AstraZeneca-NGS / VarDict

VarDict
MIT License
187 stars 62 forks source link

How to interpret VarDict output in vcf format #156

Open Nairobi-2020 opened 3 years ago

Nairobi-2020 commented 3 years ago

We ran VarDict on our panel sequence data, and got a question to interpret some output as vcf format.

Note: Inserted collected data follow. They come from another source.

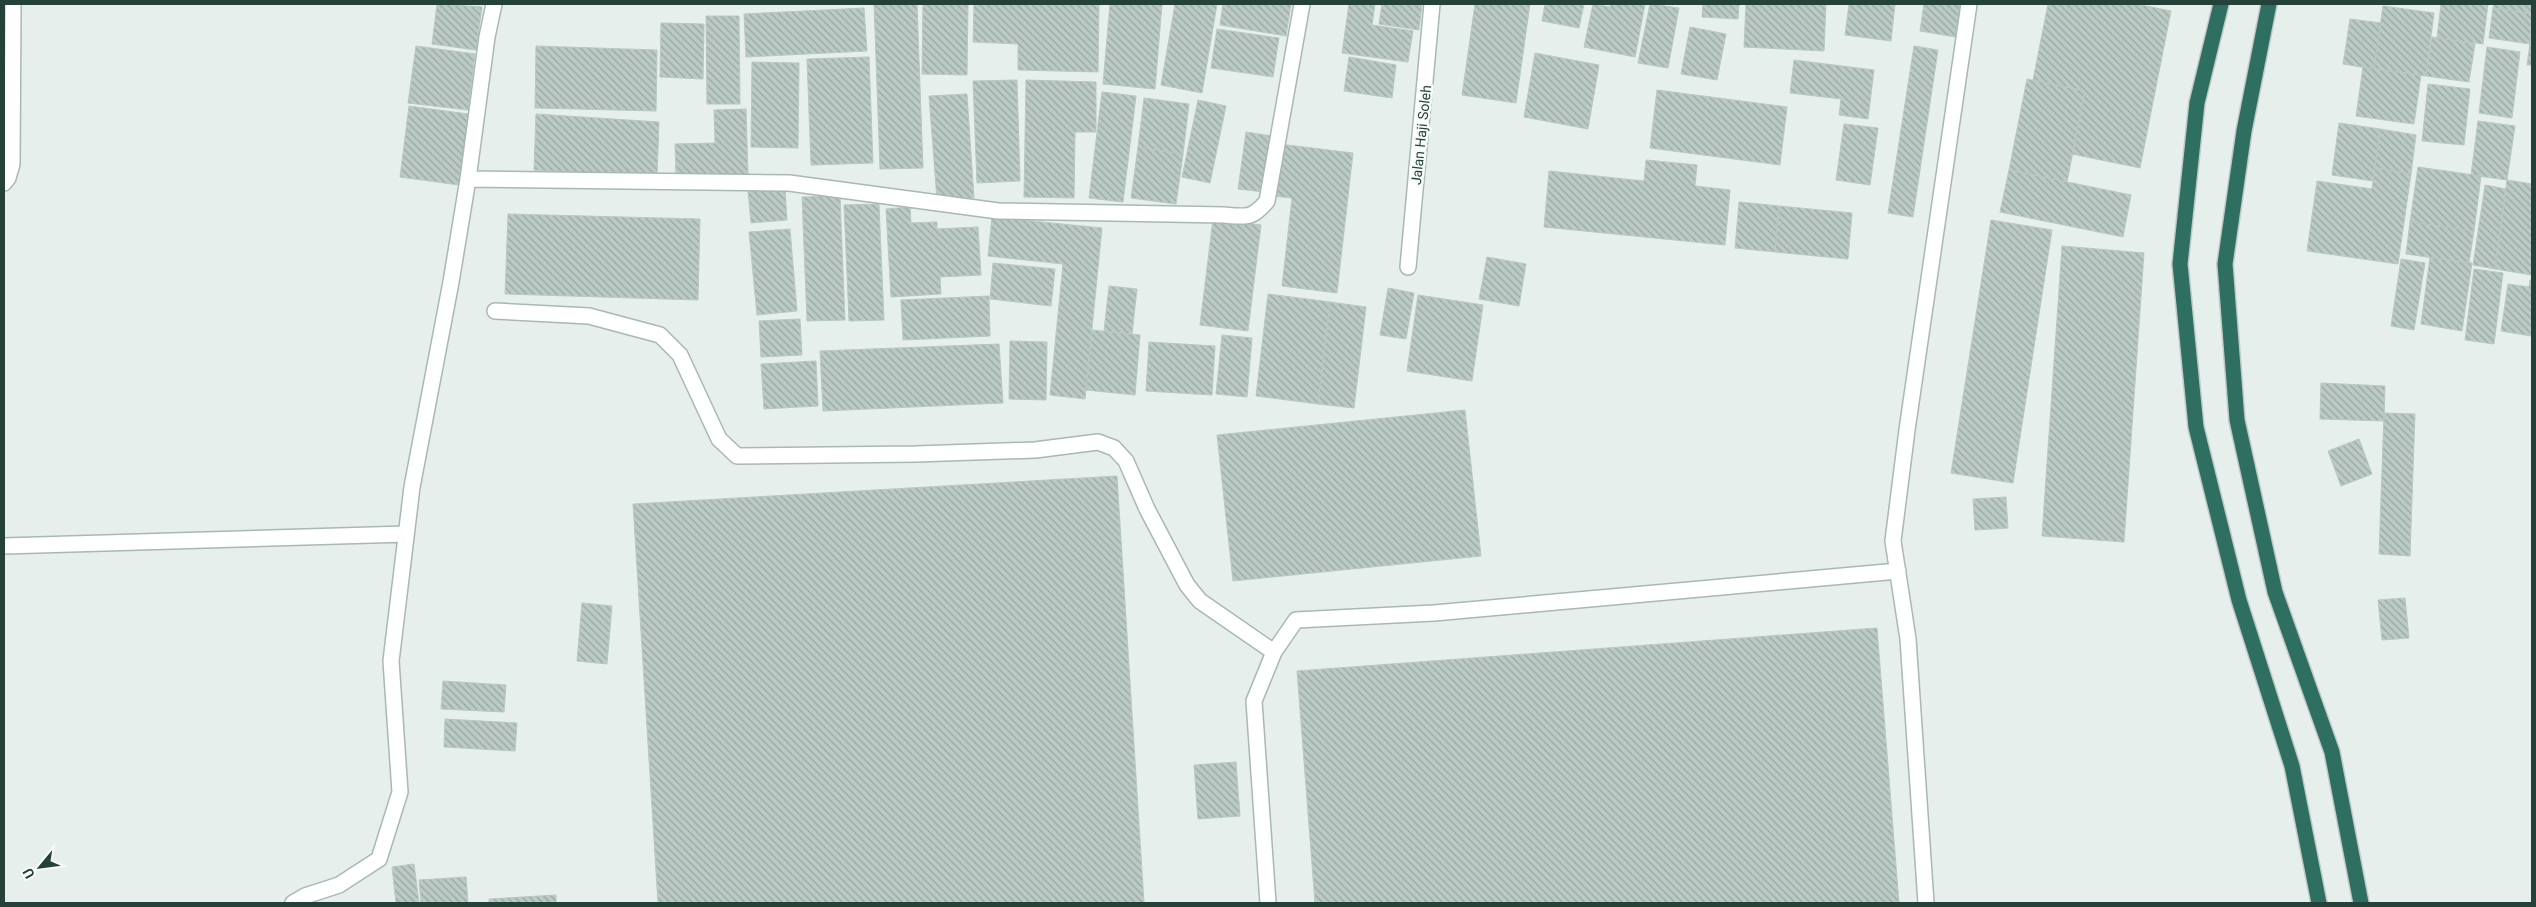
<svg xmlns="http://www.w3.org/2000/svg" width="2536" height="907" font-family="Roboto,sans-serif">
<style>
.building{fill:url(#building-back-hatch);stroke:#b8c9c2}
.lines{fill:none;stroke-linecap:round;stroke-linejoin:round}
.service-casing{stroke:#a8b8b2;stroke-width:18}
.minor-casing{stroke:#a8b8b2;stroke-width:18}
.motorway-casing{stroke:#c2cac8;stroke-width:18}
.service{stroke:#fff;stroke-width:15}
.minor{stroke:#fff;stroke-width:15}
.motorway{stroke:#2f6f62;stroke-width:15}
.labels{text-anchor:middle;dominant-baseline:central;stroke-width:5;stroke-linejoin:round;paint-order:stroke}
.street-label{font-size:14px;fill:#24423a;stroke:#f7fbf9}
</style>
<defs>
<pattern id="building-back-hatch" width="6" height="6" patternUnits="userSpaceOnUse" patternTransform="scale(1.25)"><rect width="6" height="6" fill="#bbcac4"/><path d="M-1 5l2 2M0 0l6 6M5-1l2 2" fill="none" stroke="#98a6a0"/></pattern>
</defs>
<rect width="100%" height="100%" fill="#e6efeb"/>
<path class="building" d="M437 4 482 7 476 50 432 44Z
M874 4H917L923 168 880 169Z
M923 4H968L967 75 922 74Z
M974 4H1099L1098 72 1018 70V44L973 42Z
M1110 4H1162L1155 89 1103 84Z
M1175 4H1217L1202 93 1161 85Z
M1223 4H1291L1286 36 1220 25Z
M1349 4H1375L1372 25 1413 31 1408 62 1342 53Z
M1382 4H1422L1419 30 1379 24Z
M1475 4H1530L1516 103 1462 95Z
M1545 4H1584L1579 28 1542 21Z
M1593 4 1610 7 1611 4H1645L1635 57 1584 47Z
M1650 4 1679 8 1668 68 1638 63Z
M1703 4H1739L1738 19 1702 17Z
M1746 4H1826L1824 51 1744 47Z
M1849 4H1895L1891 41 1845 35Z
M1924 4H1960L1955 37 1920 31Z
M2048 4H2136L2171 11 2140 168 2072 154 2085 91 2033 80Z
M2441 4H2488L2483 44 2437 38Z
M2494 4H2532V14L2493 8Z
M2383 6 2434 13 2426 76 2374 69Z
M864 8 867 51 746 57 744 14Z
M2493 8 2532 14 2530 44 2489 38Z
M706 16H739L740 104H707Z
M2350 19 2381 23 2374 69 2343 64Z
M661 23 704 24 703 79 660 77Z
M1690 27 1726 34 1717 80 1681 74Z
M1217 29 1279 38 1273 77 1211 68Z
M2532 29V65H2527Z
M2432 37 2475 44 2469 82 2426 76Z
M416 46 475 54 468 110 408 103Z
M536 46 657 50 656 111 535 108Z
M1914 46 1938 50 1913 217 1888 213Z
M2487 47 2520 52 2512 118 2479 113Z
M1535 53 1599 65 1588 129 1524 117Z
M869 57 873 163 811 165 807 59Z
M1349 57 1396 65 1392 98 1344 91Z
M1794 60 1874 70 1868 119 1839 115 1841 99 1790 93Z
M752 62 799 63 798 148 751 147Z
M2363 67 2421 75 2414 124 2356 116Z
M2027 79 2085 91 2067 182 2009 170Z
M1017 80 1020 181 977 183 973 81Z
M1026 80 1096 82V132H1075L1074 198 1024 197Z
M2428 84 2470 89 2464 145 2422 141Z
M1657 90 1787 107 1780 165 1650 148Z
M1102 92 1136 96 1123 202 1089 198Z
M967 94 974 198 937 200 929 96Z
M1144 98 1189 104 1183 154 1138 147Z
M1198 100 1226 106 1210 183 1182 177Z
M409 106 468 114 459 185 400 177Z
M746 109 748 175 676 176 675 144 715 143 714 110Z
M536 114 659 122 657 176 534 170Z
M2478 121 2515 126 2507 180 2471 175Z
M2339 123 2380 129 2373 181 2332 175Z
M1844 124 1878 128 1870 185 1836 180Z
M2380 129 2416 135 2411 174 2375 168Z
M1246 132 1272 136 1264 192 1238 189Z
M1279 144 1353 153 1337 293 1282 286 1292 198 1273 196Z
M1138 147 1183 154 1176 204 1131 198Z
M1646 160 1697 165 1695 186 1730 190 1725 245 1544 227 1549 171 1644 181Z
M2418 167 2481 176 2474 231 2410 222Z
M2375 168 2411 174 2398 264 2307 251 2317 181 2372 189Z
M2009 170 2131 195 2123 237 2000 212Z
M2507 180 2532 184V275L2495 269Z
M2485 185 2506 189 2495 269 2473 265Z
M785 188 787 220 751 223 748 191Z
M840 196 845 320 807 321 802 197Z
M1739 202 1779 206 1775 252 1735 248Z
M879 204 884 320 849 321 844 205Z
M1779 206 1852 213 1848 259 1775 252Z
M910 207 911 223 937 222V229L978 227 981 275 940 277 941 294 891 297 886 209Z
M508 214 700 219 698 300 505 294Z
M992 217 1102 228 1085 399 1050 395 1063 264 988 256Z
M1213 219 1261 225 1248 331 1200 325Z
M1991 220 2052 230 2013 483 1951 473Z
M2410 222 2474 231 2469 263 2406 254Z
M790 229 797 311 757 315 749 232Z
M2062 246 2144 253 2124 542 2042 536Z
M1487 257 1526 264 1519 306 1479 299Z
M2430 257 2472 263 2462 331 2421 324Z
M2401 259 2425 263 2414 330 2391 326Z
M993 263 1055 269 1051 306 990 299Z
M2474 269 2503 273 2494 344 2465 340Z
M2530 280H2532L2531 336 2501 331 2508 284 2529 287Z
M1109 286 1137 289 1132 334 1104 331Z
M1388 288 1414 293 1406 339 1380 335Z
M1268 294 1330 302 1318 404 1256 396Z
M1418 295 1483 305 1472 381 1407 371Z
M989 296 990 336 903 340 901 300Z
M1330 302 1366 307 1354 408 1318 404Z
M800 319 802 355 761 357 759 321Z
M1092 330 1140 335 1135 395 1086 390Z
M1222 335 1252 338 1247 397 1216 394Z
M1010 341 1047 342 1046 400 1009 399Z
M1149 342 1215 346 1212 395 1146 391Z
M999 344 1003 403 823 411 820 351Z
M816 361 818 406 764 409 761 364Z
M2321 383 2385 386 2384 421 2320 419Z
M1465 410 1481 556 1233 581 1217 435Z
M2384 413 2415 414 2410 556 2379 554Z
M2359 439 2372 474 2341 486 2328 451Z
M1117 476 1144 903H658L633 504Z
M2006 497 2008 528 1975 530 1973 499Z
M2405 598 2409 638 2382 640 2378 600Z
M582 603 612 606 607 664 577 661Z
M1877 628 1899 903H1315L1297 671Z
M443 681 506 685 504 712 441 709Z
M445 719 517 723 515 751 444 747Z
M1236 762 1240 816 1198 819 1194 765Z
M414 864 419 903H396L392 867Z
M466 877 468 903H421L419 880Z
M556 895V903H489V899Z"/>
<g class="lines">
<defs>
<path id="service" d="M495 311 589 316 660 335 680 355 719 439 737 456 916 454 1035 450 1098 442 1114 448 1126 461 1147 509 1187 585 1200 601 1274 652
M1268 903 1254 701 1274 652 1296 620 1434 613 1898 571
M1926 903 1908 639 1893 541 1907 430 1969 4"/>
<path id="minor" d="M468 179 789 183 998 211 1224 215C1247 217 1252 219 1267 201L1302 4
M4 183 8 178 12 164 13 4
M1408 267 1432 4
M4 546 406 534
M293 903 305 896 339 885 379 859 400 792 391 661 412 487 451 282 468 179 487 37 494 4"/>
<path id="motorway" d="M2221 4 2197 103 2180 264 2196 427 2239 600 2292 766 2319 903
M2269 4 2244 131 2225 264 2237 420 2275 592 2332 752 2361 903"/>
</defs>
<use href="#service" class="service-casing"/>
<use href="#minor" class="minor-casing"/>
<use href="#motorway" class="motorway-casing"/>
<use href="#service" class="service"/>
<use href="#minor" class="minor"/>
<use href="#motorway" class="motorway"/>
</g>
<g class="labels">
<g class="street-label">
<text transform="translate(1421 135) rotate(-84)">Jalan Haji Soleh</text>
</g>
</g>
<rect width="2536" height="907" fill="none" stroke="#24423a" stroke-width="10"/>
<g transform="translate(40 867) rotate(241)" stroke="#f7fbf9" stroke-width="4" paint-order="stroke">
<path d="M0-4L9 19L0 12L-9 19Z" fill="#24423a"/>
<text y="-8" font-size="14" font-weight="bold" text-anchor="middle" fill="#24423a">U</text>
</g>
</svg>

When a variant has 'TYPE=DUP', in the 8th column, there are additional 2 values: 'SVTYPE=DUP;SVLEN=287'. What does 'SVLEN' mean? Does this mean the sequence starting from chr13:28033908 with length of 287 is duplicated as tandem?

    V1       V2 V3 V4    V5  V6   V7

3389 chr13 28033908 . C 184 PASS V8 3389 SAMPLE=Horizon-CMP001;TYPE=DUP;DP=882;VD=47;AF=0.0533;BIAS=0:2;REFBIAS=0:0;VARBIAS=29:18;PMEAN=27.9;PSTD=1;QUAL=33.3;QSTD=1;SBF=1;ODDRATIO=0;MQ=60;SN=94;HIAF=1.0000;ADJAF=0.0533;SHIFT3=0;MSI=0;MSILEN=0;NM=0.1;HICNT=47;HICOV=47;LSEQ=TTTCAGCATTTTGACGGCAA;RSEQ=GGCTTTCATACCTAAATTGC;DUPRATE=0;SVTYPE=DUP;SVLEN=287;SPLITREAD=29;SPANPAIR=18 V9 V10 3389 GT:DP:VD:AD:AF:RD:ALD 0/1:882:47:0,47:0.0533:0,0:29,18

Could any one please explain to me the meanings of: DUPRATE, SPLITREAD, SPANPAIR ?

PolinaBevad commented 3 years ago

Hello @Smurf-2020,

That is right, SVLEN is a length of structural segment in basepairs, we simply calculate it as end minus start position. On the other fields: DUPRATE - it is a duplication rate in fraction, it is calculated as ratio of number of duplicated reads to total number of reads. It will be shown only with -t/--dedup option. SPLITREAD - number of "soft clip"/split reads supporting SV. SPANPAIR - number of discordant pairs supporting SV.